___ Supplied data ___

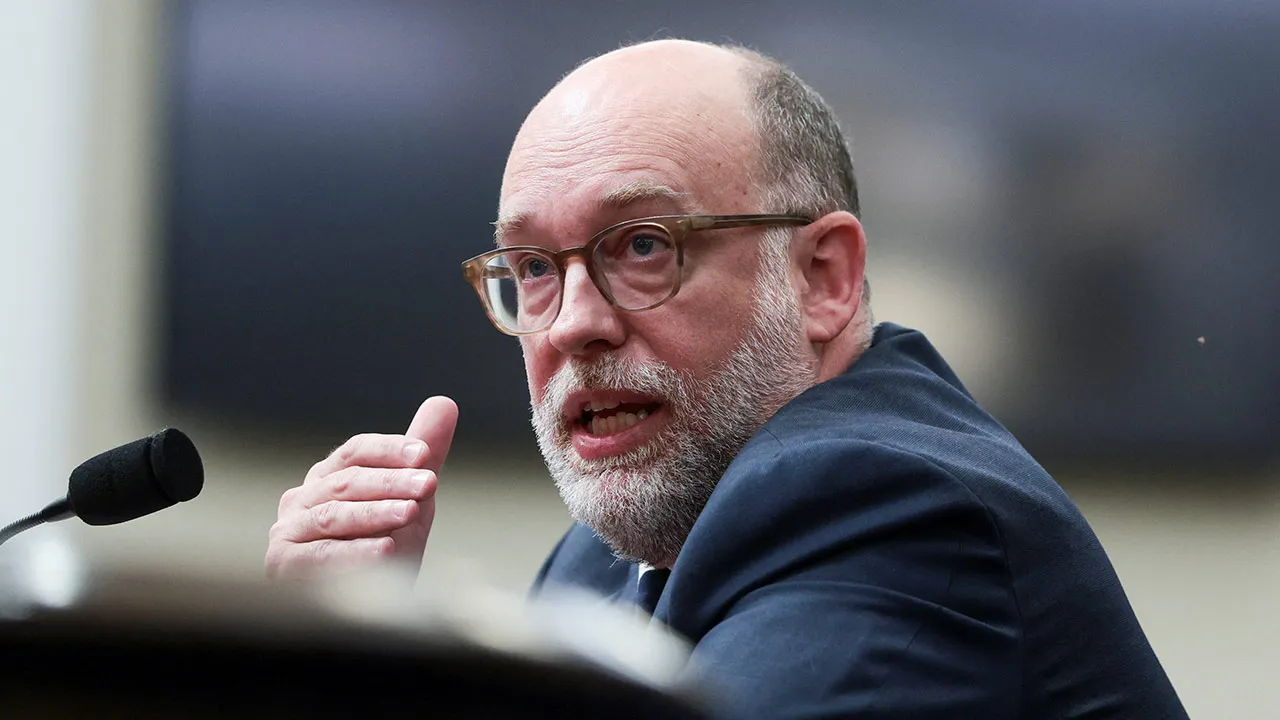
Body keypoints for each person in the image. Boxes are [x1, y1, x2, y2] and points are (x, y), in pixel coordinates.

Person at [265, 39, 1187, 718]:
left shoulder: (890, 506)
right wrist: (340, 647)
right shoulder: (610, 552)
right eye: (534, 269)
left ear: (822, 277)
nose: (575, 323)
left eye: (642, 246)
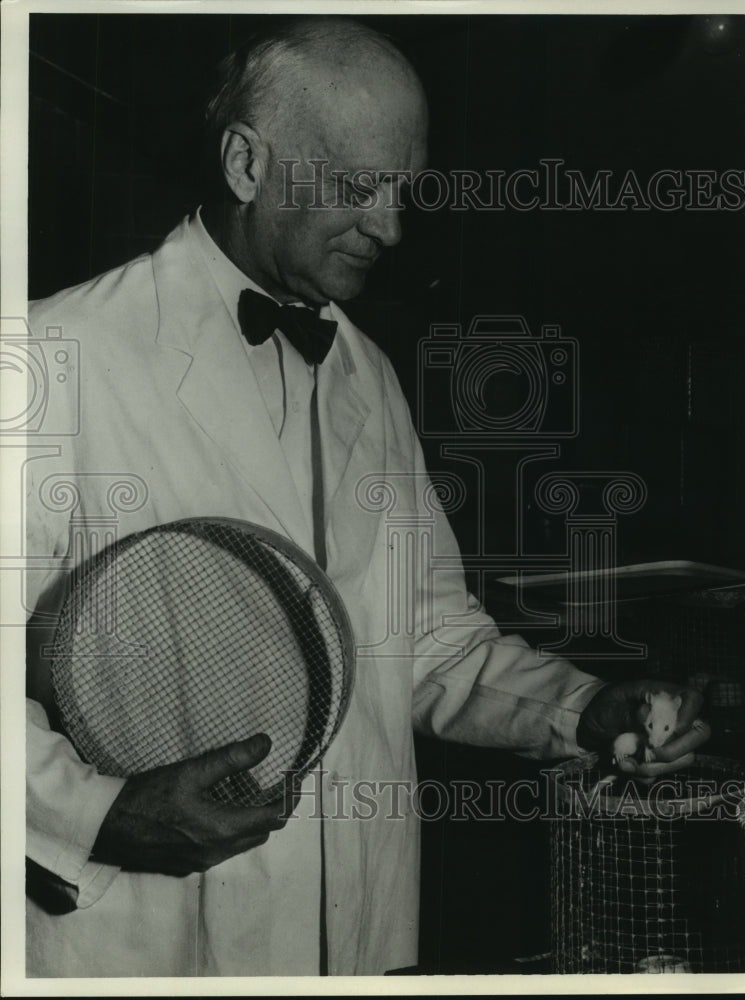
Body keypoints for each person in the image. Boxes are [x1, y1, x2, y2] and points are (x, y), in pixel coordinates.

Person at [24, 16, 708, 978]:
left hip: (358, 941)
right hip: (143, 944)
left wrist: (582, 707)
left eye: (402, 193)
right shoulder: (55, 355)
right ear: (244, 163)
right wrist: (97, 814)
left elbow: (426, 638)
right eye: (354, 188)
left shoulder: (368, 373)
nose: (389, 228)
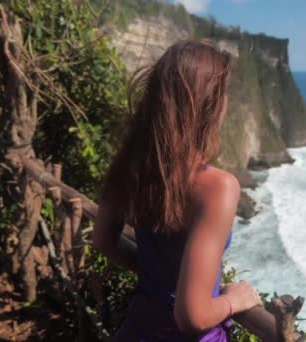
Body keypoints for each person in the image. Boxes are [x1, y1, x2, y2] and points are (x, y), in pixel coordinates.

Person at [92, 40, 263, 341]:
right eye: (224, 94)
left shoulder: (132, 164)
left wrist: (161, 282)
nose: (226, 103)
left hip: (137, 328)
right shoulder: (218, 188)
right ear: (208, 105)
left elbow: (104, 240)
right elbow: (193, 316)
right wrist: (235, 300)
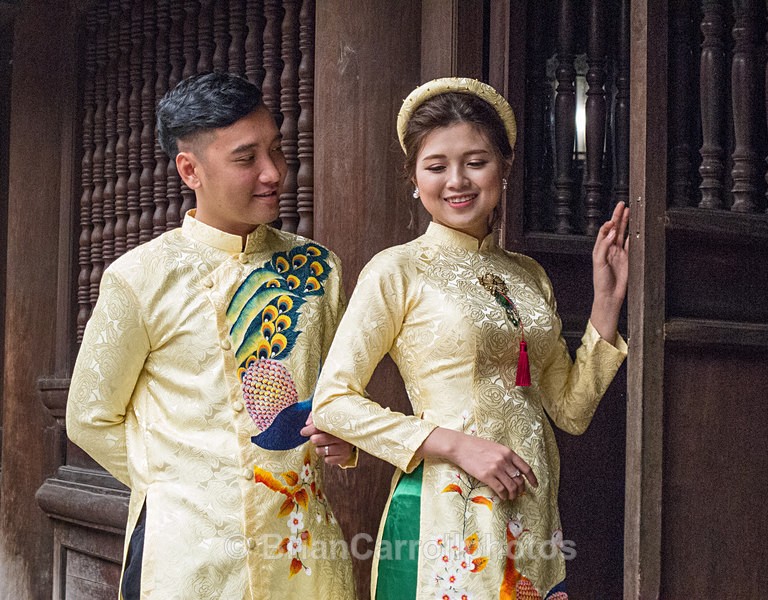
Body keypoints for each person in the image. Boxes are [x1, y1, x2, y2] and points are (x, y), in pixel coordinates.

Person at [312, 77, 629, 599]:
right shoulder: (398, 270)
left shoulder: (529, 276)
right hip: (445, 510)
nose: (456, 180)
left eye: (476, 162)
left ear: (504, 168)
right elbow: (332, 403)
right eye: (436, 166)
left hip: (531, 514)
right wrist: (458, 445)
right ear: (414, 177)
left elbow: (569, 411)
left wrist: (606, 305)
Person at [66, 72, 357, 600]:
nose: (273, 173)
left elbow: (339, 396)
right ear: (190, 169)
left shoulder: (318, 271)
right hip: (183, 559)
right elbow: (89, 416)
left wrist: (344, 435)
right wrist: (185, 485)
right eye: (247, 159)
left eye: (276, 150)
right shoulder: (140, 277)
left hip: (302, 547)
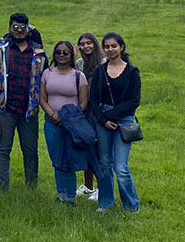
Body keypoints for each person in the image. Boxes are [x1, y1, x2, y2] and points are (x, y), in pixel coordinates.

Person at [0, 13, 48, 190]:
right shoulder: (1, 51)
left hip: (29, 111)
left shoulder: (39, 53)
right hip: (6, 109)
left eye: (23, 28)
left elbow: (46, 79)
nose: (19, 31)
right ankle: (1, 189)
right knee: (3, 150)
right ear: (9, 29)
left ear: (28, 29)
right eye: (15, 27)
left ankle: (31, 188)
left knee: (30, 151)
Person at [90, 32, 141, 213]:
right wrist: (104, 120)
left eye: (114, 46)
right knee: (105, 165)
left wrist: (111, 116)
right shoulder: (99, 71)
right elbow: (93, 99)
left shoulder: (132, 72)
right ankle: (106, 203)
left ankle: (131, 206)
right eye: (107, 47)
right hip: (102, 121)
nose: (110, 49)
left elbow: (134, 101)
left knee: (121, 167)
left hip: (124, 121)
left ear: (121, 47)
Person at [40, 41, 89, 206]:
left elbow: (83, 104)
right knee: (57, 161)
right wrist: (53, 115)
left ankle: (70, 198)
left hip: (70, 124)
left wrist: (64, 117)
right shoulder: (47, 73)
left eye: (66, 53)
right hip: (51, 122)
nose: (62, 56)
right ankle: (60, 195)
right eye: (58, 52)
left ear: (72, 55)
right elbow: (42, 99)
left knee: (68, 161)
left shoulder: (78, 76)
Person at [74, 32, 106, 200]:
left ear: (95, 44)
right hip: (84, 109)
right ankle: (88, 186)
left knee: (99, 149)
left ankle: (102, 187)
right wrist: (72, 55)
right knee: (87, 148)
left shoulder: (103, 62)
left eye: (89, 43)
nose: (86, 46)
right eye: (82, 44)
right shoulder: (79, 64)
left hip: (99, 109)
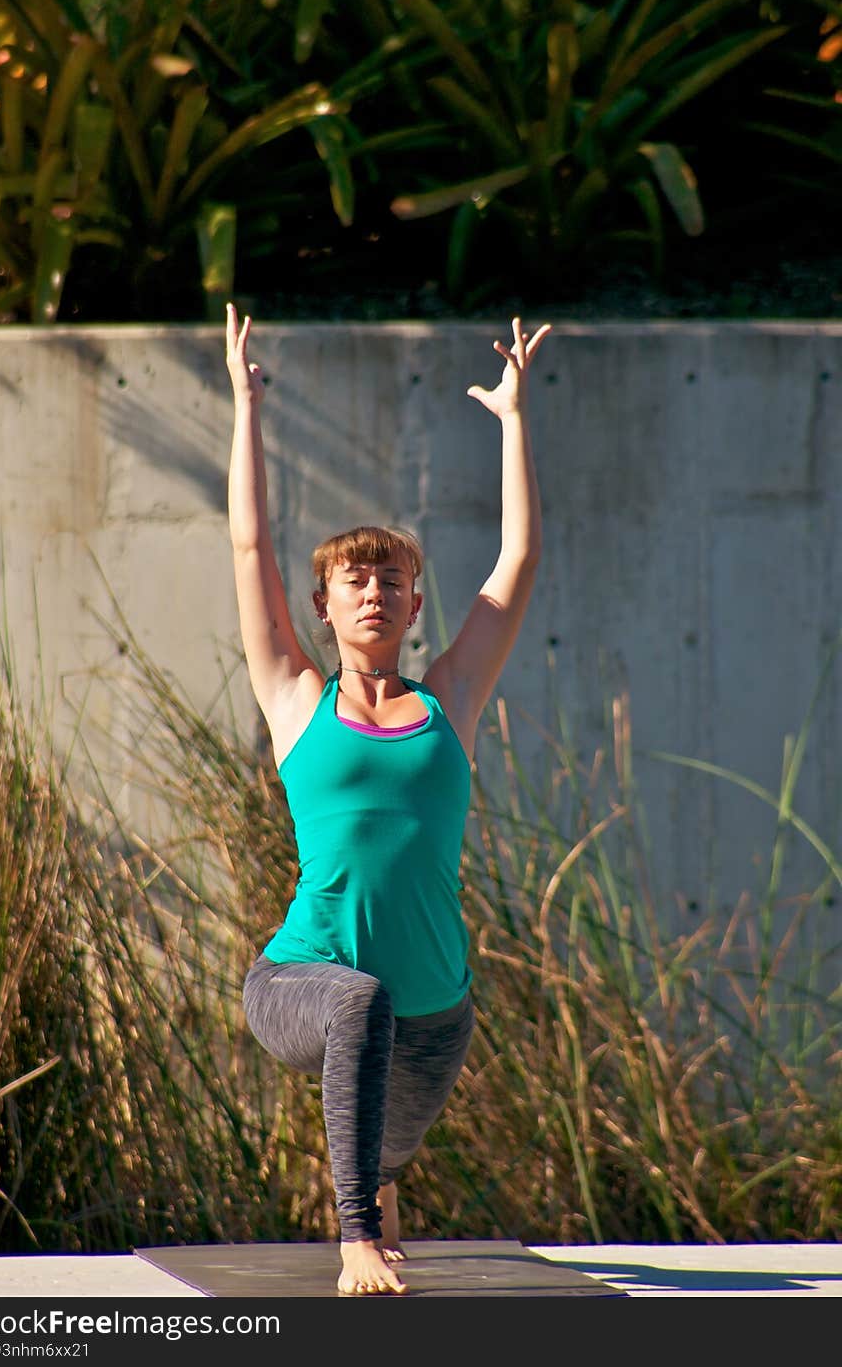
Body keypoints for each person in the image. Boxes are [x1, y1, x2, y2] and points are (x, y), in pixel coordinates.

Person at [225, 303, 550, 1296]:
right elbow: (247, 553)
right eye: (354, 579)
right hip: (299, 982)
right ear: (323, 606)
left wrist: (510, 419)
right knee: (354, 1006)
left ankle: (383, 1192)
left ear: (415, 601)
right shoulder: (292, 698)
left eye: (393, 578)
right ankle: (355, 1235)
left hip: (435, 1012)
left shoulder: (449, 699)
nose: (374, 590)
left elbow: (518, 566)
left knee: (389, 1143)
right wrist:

___

Problem to solve
Everything above from the line with "left ear: (95, 44)" through the line with "right knee: (354, 1006)" should be retyped exactly, and nothing else; omit pictures.

Response to the exercise
left ear: (95, 44)
right hip: (84, 109)
right ankle: (88, 186)
left knee: (99, 149)
left ankle: (102, 187)
right wrist: (72, 55)
right knee: (87, 148)
left shoulder: (103, 62)
left eye: (89, 43)
nose: (86, 46)
right eye: (82, 44)
right shoulder: (79, 64)
left hip: (99, 109)
Body keypoints for each person in the image. Boxes are [x1, y1, x2, y2] and points are (x, y), in pixel coordinates.

Person at [225, 303, 550, 1296]:
right elbow: (247, 553)
right eye: (354, 579)
right hip: (299, 982)
right ear: (323, 606)
left wrist: (510, 419)
right knee: (354, 1006)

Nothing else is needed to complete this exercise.